I expected that the same git version would be installed in prod and beta, but apparently not. I'm looking into it

demon added a subscriber: demon.Oct 24 2017, 4:52 PM

Also: I'm also looking at my utils.cpus_for_jobs() I introduced in rMSCAccea2. This returns a number of cores as an integer. This matched existing behavior, but other callers mostly end up casting it to a string anyway. I think returning an int and expecting callers to deal with it is probably most reasonable.

Also: we should probably pin a >= version in our debian packaging so this doesn't subtly sneak up in the future.

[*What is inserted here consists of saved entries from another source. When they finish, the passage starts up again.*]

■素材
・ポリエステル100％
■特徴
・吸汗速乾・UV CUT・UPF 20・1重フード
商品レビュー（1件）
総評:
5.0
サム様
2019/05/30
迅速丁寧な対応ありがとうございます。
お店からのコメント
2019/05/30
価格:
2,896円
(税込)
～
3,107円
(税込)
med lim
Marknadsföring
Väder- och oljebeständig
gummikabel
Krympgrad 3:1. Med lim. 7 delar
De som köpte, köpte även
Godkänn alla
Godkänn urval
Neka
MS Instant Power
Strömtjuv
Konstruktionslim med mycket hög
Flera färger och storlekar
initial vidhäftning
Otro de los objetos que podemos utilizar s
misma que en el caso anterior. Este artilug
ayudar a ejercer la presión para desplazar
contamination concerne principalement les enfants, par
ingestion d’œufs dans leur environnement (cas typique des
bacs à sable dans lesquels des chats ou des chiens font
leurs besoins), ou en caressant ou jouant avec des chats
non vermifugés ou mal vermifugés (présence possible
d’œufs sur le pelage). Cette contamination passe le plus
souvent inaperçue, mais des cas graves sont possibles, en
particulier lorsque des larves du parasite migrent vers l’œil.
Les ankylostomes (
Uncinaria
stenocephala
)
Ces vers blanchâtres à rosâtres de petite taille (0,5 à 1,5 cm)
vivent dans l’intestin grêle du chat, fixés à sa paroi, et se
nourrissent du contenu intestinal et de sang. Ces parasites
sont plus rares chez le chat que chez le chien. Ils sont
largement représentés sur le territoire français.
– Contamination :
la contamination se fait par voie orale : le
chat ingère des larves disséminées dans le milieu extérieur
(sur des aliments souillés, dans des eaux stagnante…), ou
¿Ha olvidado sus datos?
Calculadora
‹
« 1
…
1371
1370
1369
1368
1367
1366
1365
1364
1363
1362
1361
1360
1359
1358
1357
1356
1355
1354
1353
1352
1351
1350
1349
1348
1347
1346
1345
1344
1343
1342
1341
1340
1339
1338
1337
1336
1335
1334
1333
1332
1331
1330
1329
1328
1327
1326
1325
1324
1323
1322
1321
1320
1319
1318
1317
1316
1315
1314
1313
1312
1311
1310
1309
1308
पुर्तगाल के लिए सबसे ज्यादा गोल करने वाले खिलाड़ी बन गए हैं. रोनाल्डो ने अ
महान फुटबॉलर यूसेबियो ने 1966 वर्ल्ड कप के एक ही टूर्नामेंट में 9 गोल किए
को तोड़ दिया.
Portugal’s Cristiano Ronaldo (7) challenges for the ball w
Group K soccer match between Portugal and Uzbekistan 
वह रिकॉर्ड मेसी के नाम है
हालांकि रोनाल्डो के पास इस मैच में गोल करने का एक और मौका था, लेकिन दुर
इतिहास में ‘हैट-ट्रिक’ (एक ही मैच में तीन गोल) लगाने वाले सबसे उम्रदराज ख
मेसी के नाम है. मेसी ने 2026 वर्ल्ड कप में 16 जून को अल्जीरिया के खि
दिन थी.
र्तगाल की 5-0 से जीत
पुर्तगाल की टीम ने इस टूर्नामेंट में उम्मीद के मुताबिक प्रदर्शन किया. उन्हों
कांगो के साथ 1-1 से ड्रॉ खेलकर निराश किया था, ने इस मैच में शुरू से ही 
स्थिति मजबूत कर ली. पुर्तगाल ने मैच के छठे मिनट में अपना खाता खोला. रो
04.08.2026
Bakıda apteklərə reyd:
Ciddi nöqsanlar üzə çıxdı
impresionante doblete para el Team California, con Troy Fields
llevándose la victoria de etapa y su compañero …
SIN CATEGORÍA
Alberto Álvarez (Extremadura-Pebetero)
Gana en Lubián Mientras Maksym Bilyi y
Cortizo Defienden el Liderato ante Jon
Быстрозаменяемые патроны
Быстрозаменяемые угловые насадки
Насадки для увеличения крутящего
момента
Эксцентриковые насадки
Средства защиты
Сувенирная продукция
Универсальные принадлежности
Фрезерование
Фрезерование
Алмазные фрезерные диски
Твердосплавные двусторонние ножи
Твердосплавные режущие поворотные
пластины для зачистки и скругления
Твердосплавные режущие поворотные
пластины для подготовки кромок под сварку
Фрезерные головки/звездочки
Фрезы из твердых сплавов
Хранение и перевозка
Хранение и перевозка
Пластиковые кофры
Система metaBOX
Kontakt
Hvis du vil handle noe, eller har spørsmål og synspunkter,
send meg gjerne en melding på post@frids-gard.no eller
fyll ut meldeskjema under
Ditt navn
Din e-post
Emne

twentyafterfour@deployment-parsoid09:~$ apt-cache policy git
git:
  Installed: 1:2.11.0-2~bpo8+1
  Candidate: 1:2.11.0-2~bpo8+1
  Version table:
     1:2.11.0-3~bpo8+1 0
        100 http://mirrors.wikimedia.org/debian/ jessie-backports/main amd64 Packages
 *** 1:2.11.0-2~bpo8+1 0
       1001 http://apt.wikimedia.org/wikimedia/ jessie-wikimedia/experimental amd64 Packages
        100 /var/lib/dpkg/status
     1:2.1.4-2.1+deb8u5 0
        500 http://security.debian.org/ jessie/updates/main amd64 Packages
     1:2.1.4-2.1+deb8u3 0
        500 http://httpredir.debian.org/debian/ jessie/main amd64 Packages

The correct version is in apt, I can't figure out why it would install the old version on a new instance.

twentyafterfour@deployment-sca02:~$ apt-cache policy git
git:
  Installed: 1:2.1.4-2.1+deb8u5
  Candidate: 1:2.11.0-2~bpo8+1
  Version table:
     1:2.11.0-3~bpo8+1 0
        100 http://mirrors.wikimedia.org/debian/ jessie-backports/main amd64 Packages
     1:2.11.0-2~bpo8+1 0
       1001 http://apt.wikimedia.org/wikimedia/ jessie-wikimedia/experimental amd64 Packages
 *** 1:2.1.4-2.1+deb8u5 0
        500 http://security.debian.org/ jessie/updates/main amd64 Packages
        100 /var/lib/dpkg/status
     1:2.1.4-2.1+deb8u3 0
        500 http://http.debian.net/debian/ jessie/main amd64 Packages
demon added a comment.Oct 24 2017, 5:21 PM

Still need to sort out the git packaging issue as we're moving from a soft to hard requirement on git 2.11. But the above commit will at least fix the str/int issue.

so it seems that most beta hosts already had git 2.11, however, a few (e.g. deployment-sca02) did not. @madhuvishy ran apt-get install git for us with cumin, so that should take care of all the straggler nodes. What I don't understand is why a newly built instance had the old version. I guess we don't run apt-get upgrade as part of the image build process? Maybe we should start doing that.

awight added a subscriber: awight.Oct 24 2017, 8:17 PM

I can confirm git is up to date now, but it seems that @demon's commit missed one more invocation of cpus_for_jobs so deployments are still failing.

demon added a comment.Oct 24 2017, 9:34 PM

Pushed a fix, it should build and be live before long.

mobrovac closed this task as Resolved.Oct 25 2017, 10:09 AM
mobrovac assigned this task to demon.

All good now - Scap deployments are back. Resolving.